All Is Vanity

11 These are the words of the Quester, David's son and king in Jerusalem: 2 Smoke, nothing but smoke. [That's what the Quester says.] There's nothing to anything - it's all smoke. 3 What's there to show for a lifetime of work, a lifetime of working your fingers to the bone?

4 One generation goes its way, the next one arrives, but nothing changes - it's business as usual for old planet earth. 5 The sun comes up and the sun goes down, then does it again, and again - the same old round. 6 The wind blows south, the wind blows north. Around and around and around it blows, blowing this way, then that - the whirling, erratic wind. 7 All the rivers flow into the sea, but the sea never fills up. The rivers keep flowing to the same old place, and then start all over and do it again. 8 Everything's boring, utterly boring - no one can find any meaning in it. Boring to the eye, boring to the ear.

9 What was will be again, what happened will happen again. There's nothing new on this earth. Year after year it's the same old thing. 10 Does someone call out, "Hey, this is new"? Don't get excited - it's the same old story. 11 Nobody remembers what happened yesterday. And the things that will happen tomorrow? Nobody'll remember them either. Don't count on being remembered.

The Experience of the Preacher

12 Call me "the Quester." I've been king over Israel in Jerusalem.

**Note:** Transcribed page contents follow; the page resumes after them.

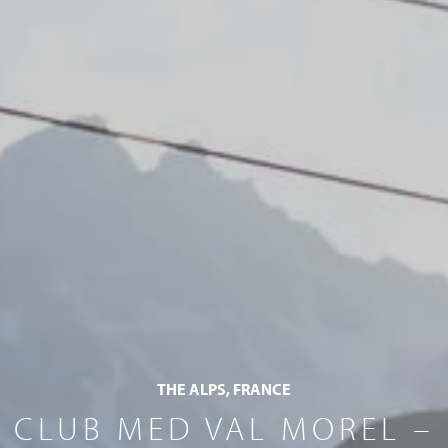
THE ALPS, FRANCE
CLUB MED VAL MOREL –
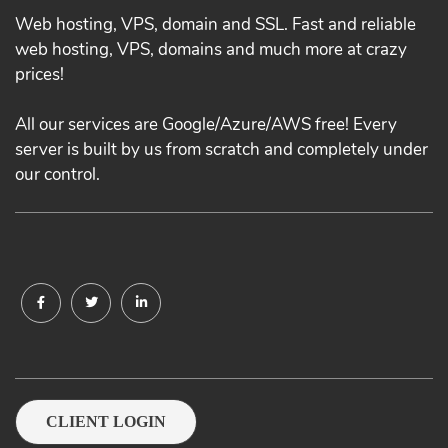
Web hosting, VPS, domain and SSL. Fast and reliable
web hosting, VPS, domains and much more at crazy
prices!
All our services are Google/Azure/AWS free! Every
server is built by us from scratch and completely under
our control.
CLIENT LOGIN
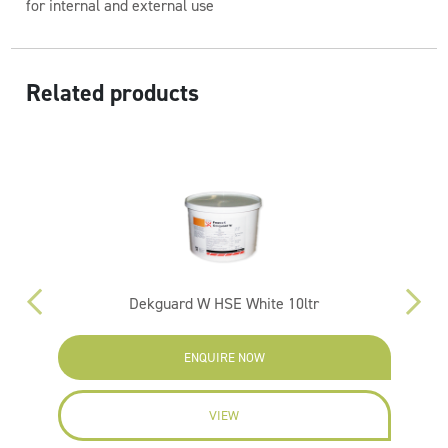
for internal and external use
Related products
Dekguard W HSE White 10ltr
ENQUIRE NOW
VIEW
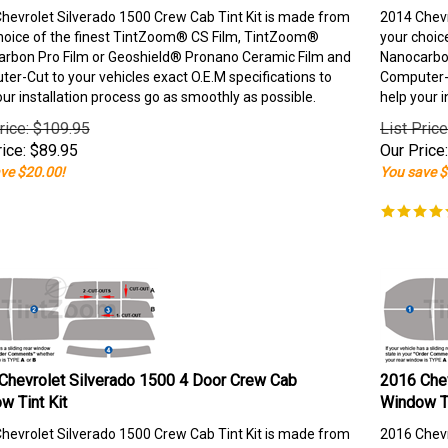
hevrolet Silverado 1500 Crew Cab Tint Kit is made from
2014 Chevr
hoice of the finest TintZoom® CS Film, TintZoom®
your choic
rbon Pro Film or Geoshield® Pronano Ceramic Film and
Nanocarbon
er-Cut to your vehicles exact O.E.M specifications to
Computer-C
our installation process go as smoothly as possible.
help your i
rice: $109.95
List Pric
ice:
$
89.95
Our Price:
ve $20.00!
You save $
Chevrolet Silverado 1500 4 Door Crew Cab
2016 Chev
w Tint Kit
Window Ti
hevrolet Silverado 1500 Crew Cab Tint Kit is made from
2016 Chevr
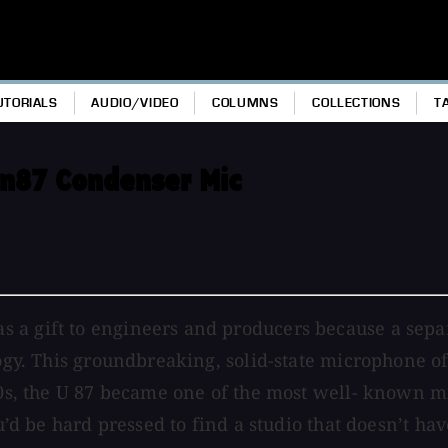
UTORIALS
AUDIO/VIDEO
COLUMNS
COLLECTIONS
T
in87 Condenser Mic
 a gift to engineers and producers because a sepa
logy. This groundbreaking, solid-state microphone o
970s, the U 87 became one of the most well- known 
ou’d be hard pressed to find a studio that doesn’t ha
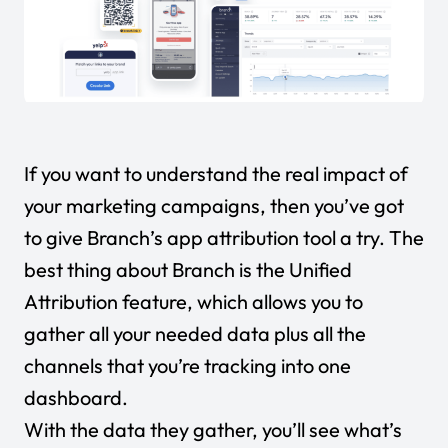
If you want to understand the real impact of
your marketing campaigns, then you’ve got
to give Branch’s app attribution tool a try. The
best thing about Branch is the Unified
Attribution feature, which allows you to
gather all your needed data plus all the
channels that you’re tracking into one
dashboard.
With the data they gather, you’ll see what’s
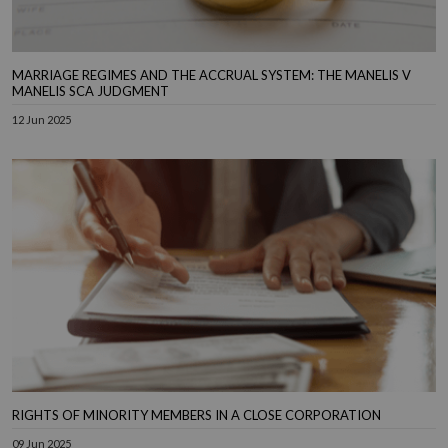
MARRIAGE REGIMES AND THE ACCRUAL SYSTEM: THE MANELIS V
MANELIS SCA JUDGMENT
12 Jun 2025
RIGHTS OF MINORITY MEMBERS IN A CLOSE CORPORATION
09 Jun 2025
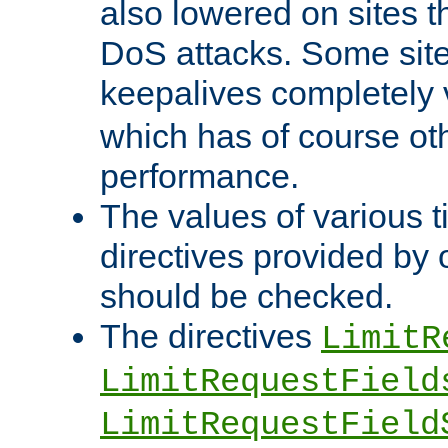
also lowered on sites t
DoS attacks. Some sites
keepalives completely
which has of course o
performance.
The values of various t
directives provided by
should be checked.
The directives
LimitR
LimitRequestField
LimitRequestField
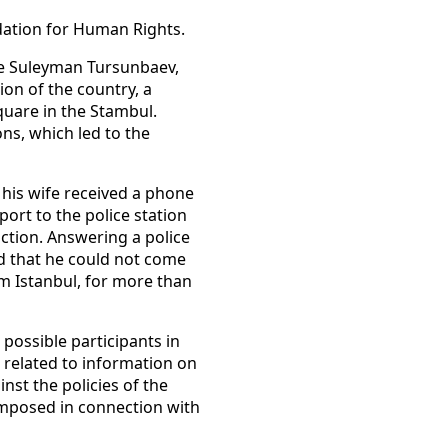
dation for Human Rights.
te Suleyman Tursunbaev,
ion of the country, a
quare in the Stambul.
ons, which led to the
his wife received a phone
ort to the police station
action. Answering a police
d that he could not come
om Istanbul, for more than
possible participants in
 related to information on
nst the policies of the
 imposed in connection with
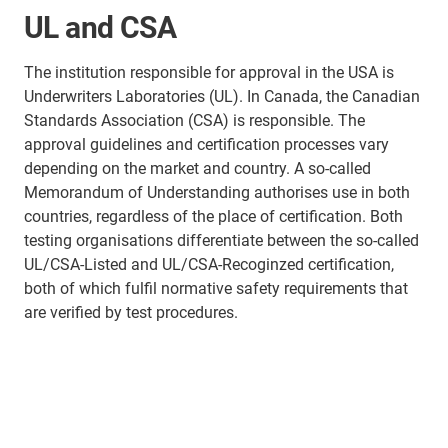
UL and CSA
The institution responsible for approval in the USA is
Underwriters Laboratories (UL). In Canada, the Canadian
Standards Association (CSA) is responsible. The
approval guidelines and certification processes vary
depending on the market and country. A so-called
Memorandum of Understanding authorises use in both
countries, regardless of the place of certification. Both
testing organisations differentiate between the so-called
UL/CSA-Listed and UL/CSA-Recoginzed certification,
both of which fulfil normative safety requirements that
are verified by test procedures.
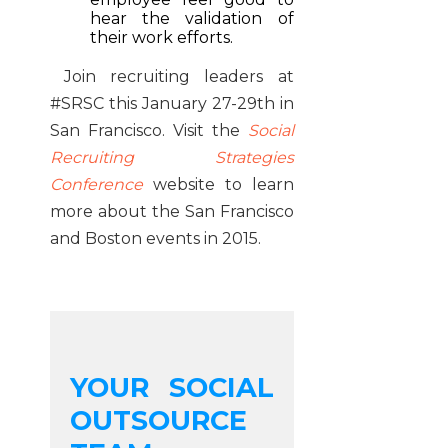
hear the validation of
their work efforts.
Join recruiting leaders at
#SRSC this January 27-29th in
San Francisco. Visit the
Social
Recruiting Strategies
Conference
website to learn
more about the San Francisco
and Boston events in 2015.
YOUR SOCIAL
OUTSOURCE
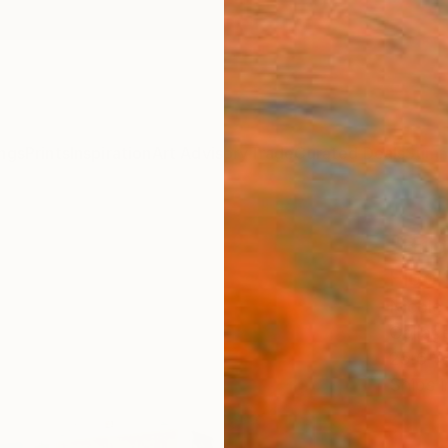
ngs
Prints
Inspiration
Art Advisory
Trade
Curated Deals
Summ
"Bri
Fido 
Nicole
Collage
25.6 W
Ships i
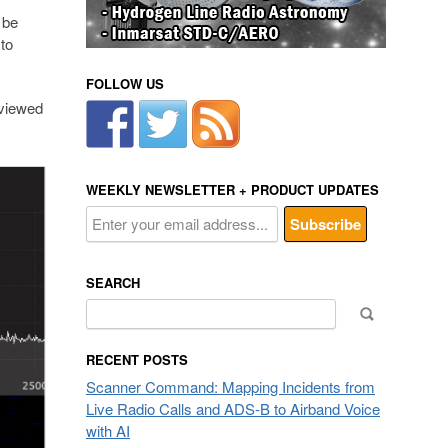
 be
to
FOLLOW US
 viewed
WEEKLY NEWSLETTER + PRODUCT UPDATES
SEARCH
Search
for:
RECENT POSTS
Scanner Command: Mapping Incidents from
Live Radio Calls and ADS-B to Airband Voice
with AI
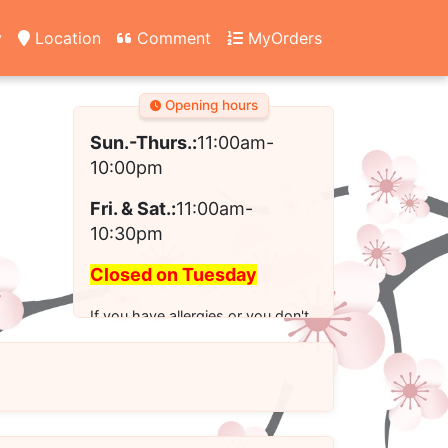
y
Location
Comment
MyOrders
Opening hours
Sun.-Thurs.:
11:00am-
10:00pm
Fri. & Sat.:
11:00am-
10:30pm
Closed on Tuesday
If you have allergies or you don't
see the modified option you want
for your order, please call us to
place your order.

Matthew Henry's Commentary on Ecclesiastes 1:1-12

Commentary on Ecclesiastes 1:1-3

(Read Ecclesiastes 1:1-3)

Much is to be learned by comparing one part of Scripture with another. We here behold Solomon returning from the broken and empty cisterns of the world, to the Fountain of living water; recording his own folly and shame, the bitterness of his disappointment, and the lessons he had learned. Those that have taken warning to turn and live, should warn others not to go on and die. He does not merely say all things are vain, but that they are vanity. VANITY OF VANITIES, ALL IS VANITY. This is the text of the preacher's sermon, of which in this book he never loses sight. If this world, in its present state, were all, it would not be worth living for; and the wealth and pleasure of this world, if we had ever so much, are not enough to make us happy. What profit has a man of all his labour? All he gets by it will not supply the wants of the soul, nor satisfy its desires; will not atone for the sins of the soul, nor hinder the loss of it: what profit will the wealth of the world be to the soul in death, in judgment, or in the everlasting state?

Commentary on Ecclesiastes 1:4-8

(Read Ecclesiastes 1:4-8)

All things change, and never rest. Man, after all his labour, is no nearer finding rest than the sun, the wind, or the current of the river. His soul will find no rest, if he has it not from God. The senses are soon tired, yet still craving what is untried.

Commentary on Ecclesiastes 1:9-11

(Read Ecclesiastes 1:9-11)

Men's hearts and their corruptions are the same now as in former times; their desires, and pursuits, and complaints, still the same. This should take us from expecting happiness in the creature, and quicken us to seek eternal blessings. How many things and persons in Solomon's day were thought very great, yet there is no remembrance of them now!

Commentary on Ecclesiastes 1:12-18

(Read Ecclesiastes 1:12-18)

Solomon tried all things, and found them vanity. He found his searches after knowledge weariness, not only to the flesh, but to the mind. The more he saw of the works done under the sun, the more he saw their vanity; and the sight often vexed his spirit. He could neither gain that satisfaction to himself, nor do that good to others, which he expected. Even the pursuit of knowledge and wisdom discovered man's wickedness and misery; so that the more he knew, the more he saw cause to lament and mourn. Let us learn to hate and fear sin, the cause of all this vanity and misery; to value Christ; to seek rest in the knowledge, love, and service of the Saviour.